I'm trying to use spot VMs and currently setting up my workflow. The last piece I haven't figured out is launching a tmux session with my experiments, so that I can sometimes ssh to the spot VM to check their status without having the process die after I disconnect.
This is my startup script (user
is a dummy username):
#!/bin/bash
sudo -u user bash <<EOF
cd /home/user/
wget https://repo.anaconda.com/miniconda/Miniconda3-latest-Linux-x86_64.sh -O /tmp/miniconda3.sh 2> log_miniconda
bash /tmp/miniconda3.sh -b -p /home/user/miniconda3 2> log_minicondash
/home/user/miniconda3/bin/conda init bash
source /home/user/miniconda3/etc/profile.d/conda.sh
source /home/user/.bashrc
conda create -y -n test python=3.8
gsutil cp -r gs://my-bucket/spot_vm /home/user/
tmux start-server && echo "--- Line 1 OK" >>/tmp/debug.txt
tmux new -d -s main 'sleep 1; cd /home/user/spot_vm; eval "$(conda shell.bash hook)"; conda activate test; python spot_test.py' && echo "--- Line 2 OK" >>/tmp/debug.txt
EOF
The spot_test.py
is supposed to simply write the time on a file every minutes, just to check that the VM is running.
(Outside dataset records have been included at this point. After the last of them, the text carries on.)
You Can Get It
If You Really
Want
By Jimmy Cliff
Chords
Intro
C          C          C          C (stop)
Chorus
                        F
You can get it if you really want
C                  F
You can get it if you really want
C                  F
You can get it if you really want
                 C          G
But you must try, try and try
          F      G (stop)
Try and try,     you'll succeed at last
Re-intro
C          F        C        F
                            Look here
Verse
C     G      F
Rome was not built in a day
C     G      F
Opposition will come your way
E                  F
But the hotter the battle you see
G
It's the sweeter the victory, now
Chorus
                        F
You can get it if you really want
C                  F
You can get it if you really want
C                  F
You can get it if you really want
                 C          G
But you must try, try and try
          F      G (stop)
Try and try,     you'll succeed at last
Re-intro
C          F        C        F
However the file is not created. The output of the startup script is:
Sep 01 16:14:13 test google_metadata_script_runner[834]: startup-script: Operation completed over 48 objects/42.1 KiB.
Sep 01 16:14:13 test sudo[1631]: pam_unix(sudo:session): session closed for user user
Sep 01 16:14:13 test google_metadata_script_runner[834]: startup-script exit status 0
Sep 01 16:14:13 test google_metadata_script_runner[834]: Finished running startup scripts.
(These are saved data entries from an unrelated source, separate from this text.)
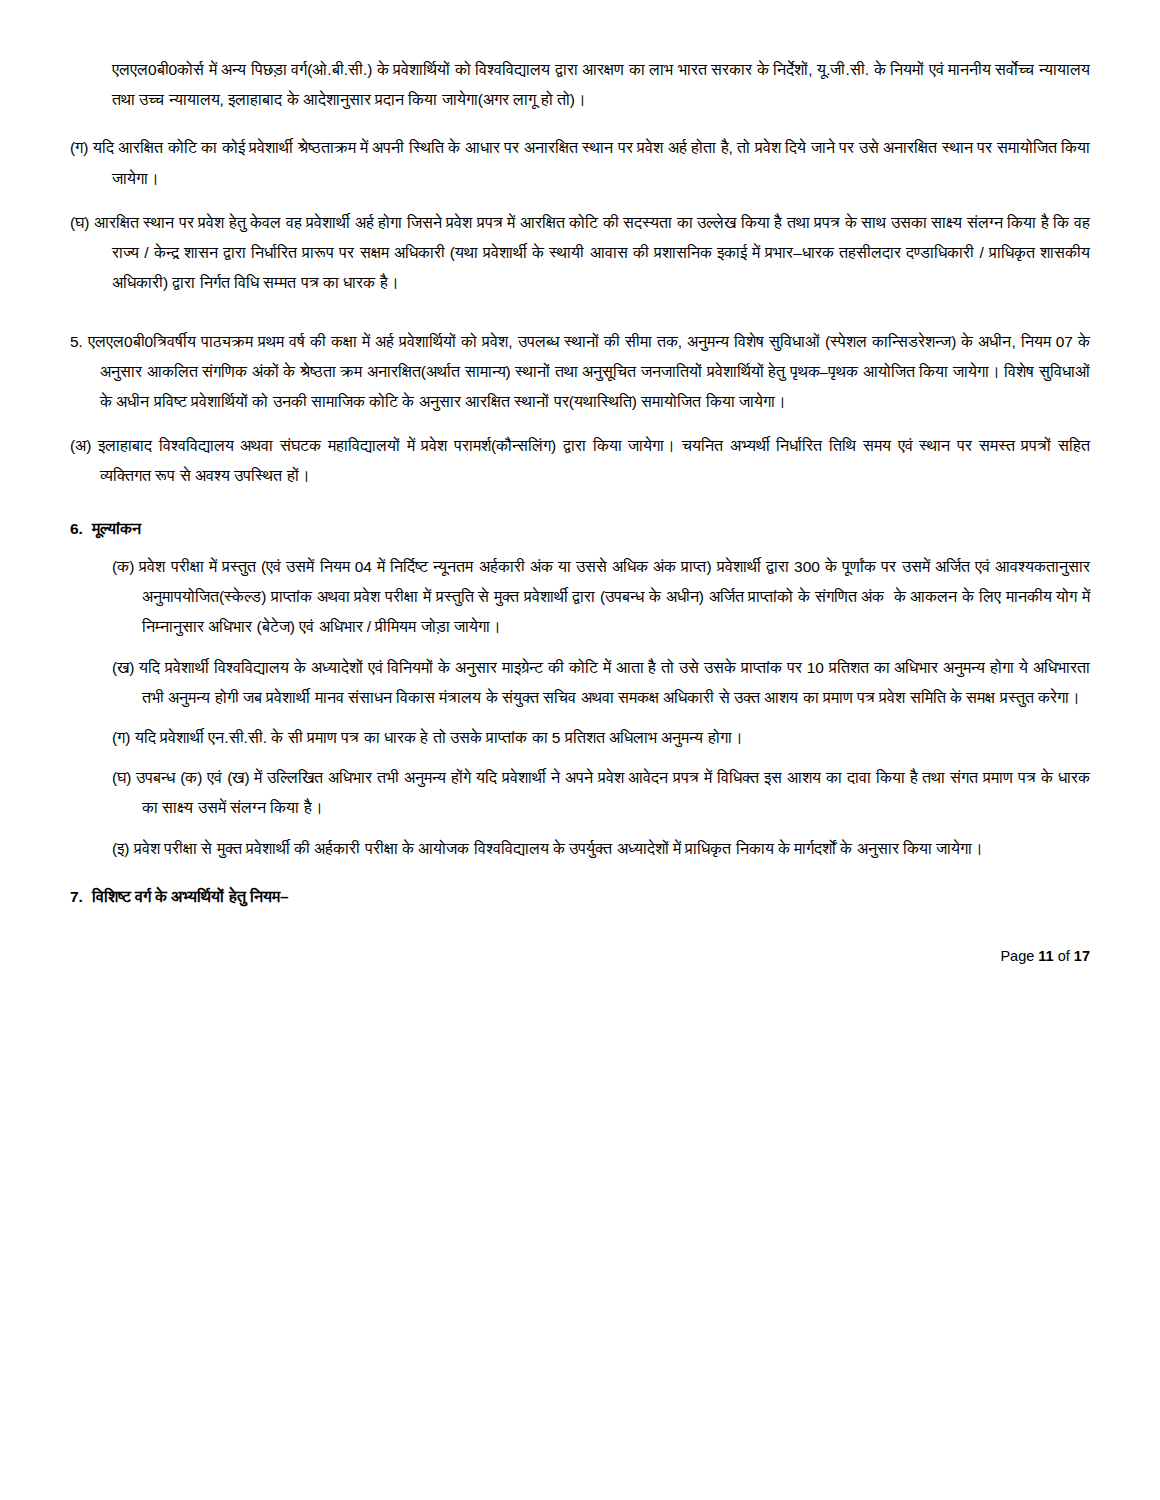एलएल0बी0कोर्स में अन्य पिछड़ा वर्ग(ओ.बी.सी.) के प्रवेशार्थियों को विश्वविद्यालय द्वारा आरक्षण का लाभ भारत सरकार के निर्देशों, यू.जी.सी. के नियमों एवं माननीय सर्वोच्च न्यायालय तथा उच्च न्यायालय, इलाहाबाद के आदेशानुसार प्रदान किया जायेगा(अगर लागू हो तो)।
(ग) यदि आरक्षित कोटि का कोई प्रवेशार्थी श्रेष्ठताक्रम में अपनी स्थिति के आधार पर अनारक्षित स्थान पर प्रवेश अर्ह होता है, तो प्रवेश दिये जाने पर उसे अनारक्षित स्थान पर समायोजित किया जायेगा।
(घ) आरक्षित स्थान पर प्रवेश हेतु केवल वह प्रवेशार्थी अर्ह होगा जिसने प्रवेश प्रपत्र में आरक्षित कोटि की सदस्यता का उल्लेख किया है तथा प्रपत्र के साथ उसका साक्ष्य संलग्न किया है कि वह राज्य / केन्द्र शासन द्वारा निर्धारित प्रारूप पर सक्षम अधिकारी (यथा प्रवेशार्थी के स्थायी आवास की प्रशासनिक इकाई में प्रभार–धारक तहसीलदार दण्डाधिकारी / प्राधिकृत शासकीय अधिकारी) द्वारा निर्गत विधि सम्मत पत्र का धारक है।
5. एलएल0बी0त्रिवर्षीय पाठ्यक्रम प्रथम वर्ष की कक्षा में अर्ह प्रवेशार्थियों को प्रवेश, उपलब्ध स्थानों की सीमा तक, अनुमन्य विशेष सुविधाओं (स्पेशल कान्सिडरेशन्ज) के अधीन, नियम 07 के अनुसार आकलित संगणिक अंकों के श्रेष्ठता क्रम अनारक्षित(अर्थात सामान्य) स्थानों तथा अनुसूचित जनजातियों प्रवेशार्थियों हेतु पृथक–पृथक आयोजित किया जायेगा। विशेष सुविधाओं के अधीन प्रविष्ट प्रवेशार्थियों को उनकी सामाजिक कोटि के अनुसार आरक्षित स्थानों पर(यथास्थिति) समायोजित किया जायेगा।
(अ) इलाहाबाद विश्वविद्यालय अथवा संघटक महाविद्यालयों में प्रवेश परामर्श(कौन्सलिंग) द्वारा किया जायेगा। चयनित अभ्यर्थी निर्धारित तिथि समय एवं स्थान पर समस्त प्रपत्रों सहित व्यक्तिगत रूप से अवश्य उपस्थित हों।
6. मूल्यांकन
(क) प्रवेश परीक्षा में प्रस्तुत (एवं उसमें नियम 04 में निर्दिष्ट न्यूनतम अर्हकारी अंक या उससे अधिक अंक प्राप्त) प्रवेशार्थी द्वारा 300 के पूर्णांक पर उसमें अर्जित एवं आवश्यकतानुसार अनुमापयोजित(स्केल्ड) प्राप्तांक अथवा प्रवेश परीक्षा में प्रस्तुति से मुक्त प्रवेशार्थी द्वारा (उपबन्ध के अधीन) अर्जित प्राप्तांको के संगणित अंक के आकलन के लिए मानकीय योग में निम्नानुसार अधिभार (बेटेज) एवं अधिभार / प्रीमियम जोड़ा जायेगा।
(ख) यदि प्रवेशार्थी विश्वविद्यालय के अध्यादेशों एवं विनियमों के अनुसार माइग्रेन्ट की कोटि में आता है तो उसे उसके प्राप्तांक पर 10 प्रतिशत का अधिभार अनुमन्य होगा ये अधिभारता तभी अनुमन्य होगी जब प्रवेशार्थी मानव संसाधन विकास मंत्रालय के संयुक्त सचिव अथवा समकक्ष अधिकारी से उक्त आशय का प्रमाण पत्र प्रवेश समिति के समक्ष प्रस्तुत करेगा।
(ग) यदि प्रवेशार्थी एन.सी.सी. के सी प्रमाण पत्र का धारक हे तो उसके प्राप्तांक का 5 प्रतिशत अधिलाभ अनुमन्य होगा।
(घ) उपबन्ध (क) एवं (ख) में उल्लिखित अधिभार तभी अनुमन्य होंगे यदि प्रवेशार्थी ने अपने प्रवेश आवेदन प्रपत्र में विधिक्त इस आशय का दावा किया है तथा संगत प्रमाण पत्र के धारक का साक्ष्य उसमें संलग्न किया है।
(इ) प्रवेश परीक्षा से मुक्त प्रवेशार्थी की अर्हकारी परीक्षा के आयोजक विश्वविद्यालय के उपर्युक्त अध्यादेशों में प्राधिकृत निकाय के मार्गदर्शों के अनुसार किया जायेगा।
7. विशिष्ट वर्ग के अभ्यर्थियों हेतु नियम–
Page 11 of 17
Sep 01 16:14:13 test systemd[1]: google-startup-scripts.service: Succeeded.
Sep 01 16:14:13 test systemd[1]: google-startup-scripts.service: Unit process 1955 (tmux: server) remains running after unit stopped.
Sep 01 16:14:13 test systemd[1]: google-startup-scripts.service: Unit process 1956 (bash) remains running after unit stopped.
Sep 01 16:14:13 test systemd[1]: google-startup-scripts.service: Unit process 1958 (sleep) remains running after unit stopped.
Sep 01 16:14:13 test systemd[1]: Finished Google Compute Engine Startup Scripts.
Sep 01 16:14:13 test systemd[1]: google-startup-scripts.service: Consumed 31.619s CPU time.
It's saying that a tmux unit is running, but I can't find it with tmux ls
. I have find several questions on stackoverflow about this problem, but none of them seemed to fix this here. Can somebody help please?
The problem ended up being that tmux when run in a startup script like this couldn't activate a conda environment, saying that conda wasn't properly initialised. The fix was to do conda activate test
before using tmux, which somehow solves it.